• _Data rows_

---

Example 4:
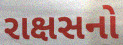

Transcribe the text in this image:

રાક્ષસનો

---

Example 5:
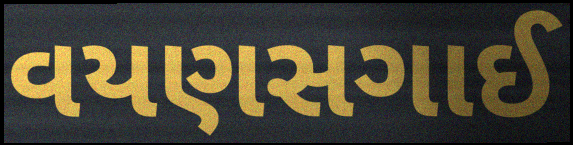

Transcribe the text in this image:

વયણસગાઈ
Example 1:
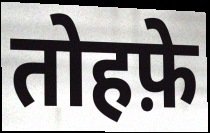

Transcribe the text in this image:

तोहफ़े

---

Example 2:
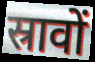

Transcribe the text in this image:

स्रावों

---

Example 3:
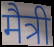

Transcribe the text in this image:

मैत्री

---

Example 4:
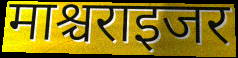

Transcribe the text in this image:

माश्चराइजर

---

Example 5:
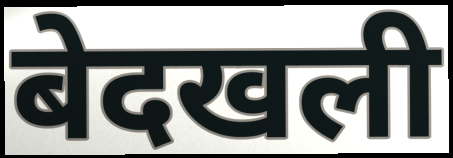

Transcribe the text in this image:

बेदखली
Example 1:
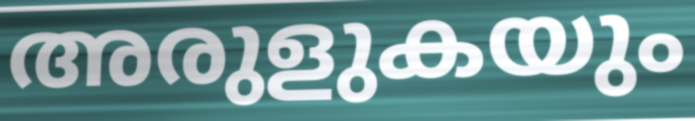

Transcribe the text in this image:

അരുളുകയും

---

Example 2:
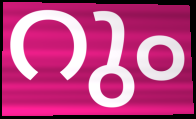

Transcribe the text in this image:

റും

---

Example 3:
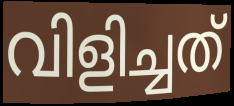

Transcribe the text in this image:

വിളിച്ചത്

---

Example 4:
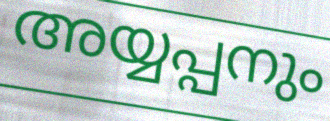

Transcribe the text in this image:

• _Exercise_
Reproduce all of the lines above verbatim, omitting the pictures.

• _Exercise response_
---

Example 4:

Transcribe the text in this image:

રાક્ષસનો

---

Example 5:

Transcribe the text in this image:

વયણસગાઈ
Example 1:

Transcribe the text in this image:

तोहफ़े

---

Example 2:

Transcribe the text in this image:

स्रावों

---

Example 3:

Transcribe the text in this image:

मैत्री

---

Example 4:

Transcribe the text in this image:

माश्चराइजर

---

Example 5:

Transcribe the text in this image:

बेदखली
Example 1:

Transcribe the text in this image:

അരുളുകയും

---

Example 2:

Transcribe the text in this image:

റും

---

Example 3:

Transcribe the text in this image:

വിളിച്ചത്

---

Example 4:

Transcribe the text in this image:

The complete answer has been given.